Examples of customer service at the Museum

Essential information

Key stage: 
National Maritime Museum, Queen's House
School subject: 
Leisure & tourism

Examples of customer service at the Museum

Examples of general customer service at the Museum

Customer service is an important part of the Museum. Some examples are below.

Audio guides

Audio guides with commentaries in different languages and different levels of complexity are a key customer service for people who are put off by lots of text.

They are also useful for visitors who have learning difficulties or if English is their second language.

Keypads allow visitors to choose the objects they want to find out about.

Floor plans

The size of the Museum means that visitors need some help in finding their way around the various galleries and customer facilities such as lifts, toilets, baby changing areas and places to eat.

Free full-colour illustrated floor plans are given to visitors on arrival at the National Maritime Museum, the Queen's House and the Royal Observatory. The floor plans help visitors plan their visit and include highlights of the Museum and directions back to central London.

More detailed souvenir books about the Museum's collections are available. You can see the online floor plans in the Visit the museum section of the website.

Food and drink

The Museum has two cafes in the main Museum, and one at the Royal Observatory, serving hot and cold food and drinks. There are toilets and washrooms near all these locations.

Providing food and drink is not only good customer service – it also generates income for the Museum.

See also the Museum's Food & drink page.

Guided tours

The Museum provides free tours of the Queen's House to add to the visitor's experience. They are held twice daily on weekdays and are suitable for all age groups.

They focus on the history and architecture of the House and its connections with Greenwich.

Feedback shows that visitors value the opportunity to ask our knowledgeable staff questions about the House and its surroundings.

Interactive displays

Interactive displays such as touch objects and hands-on features encourage visitors to get actively involved. They are fun for all the family and are designed to engage all the senses. This creates a powerful, memorable experience. Many people learn by doing or reacting to things rather than by reading.


Good customer service is a matter of common sense and simply involves putting yourself in the shoes of your customers.

Seating in the grounds and the galleries provide a resting place for everyone including the elderly, people with mobility problems and parents with young children.

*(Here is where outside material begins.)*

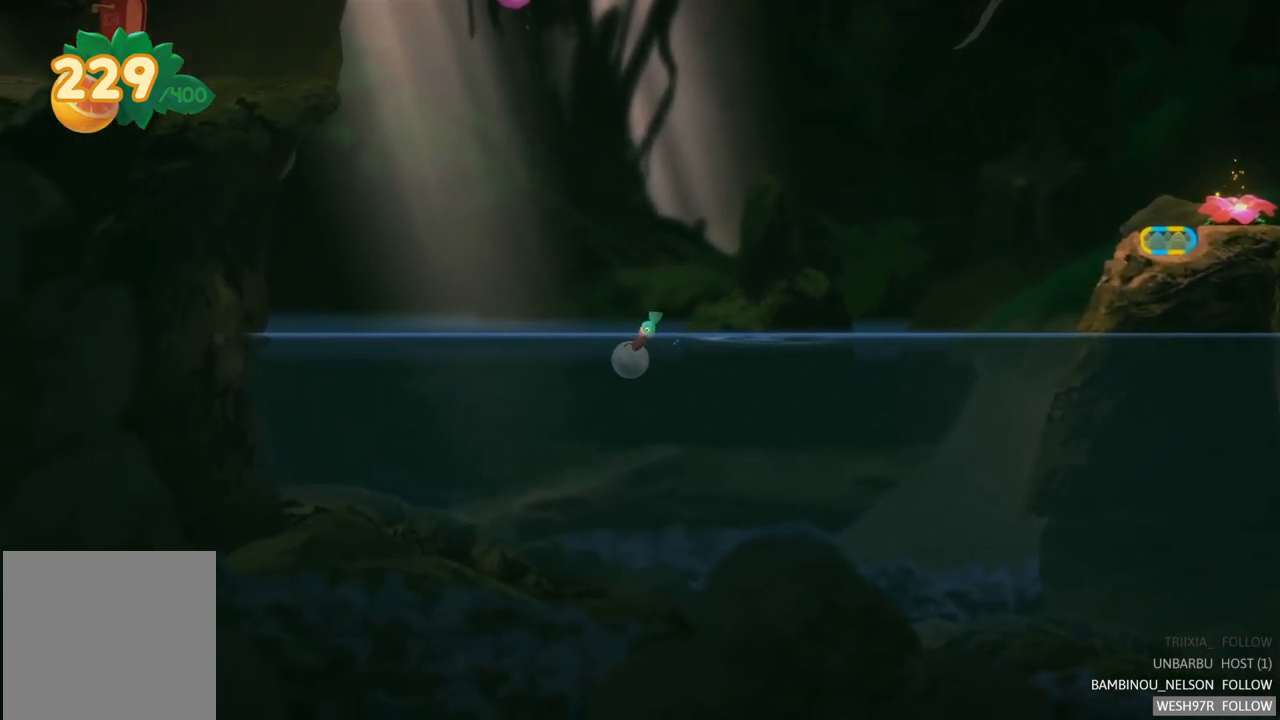
{"buttons": [], "left_stick": "left", "right_stick": "center", "events": []}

They also allow people to relax and enjoy the beautiful views and objects.

Timed ticketing

Timed ticketing is used to control visitor flow and maintain a satisfactory environment. Tickets for major exhibitions can be pre-booked online or by telephone or bought at the admissions desk.

The tickets regulate the number of visitors in the gallery and reduce queuing. This enhances the experience but also maintains the safety of visitors should an emergency occur.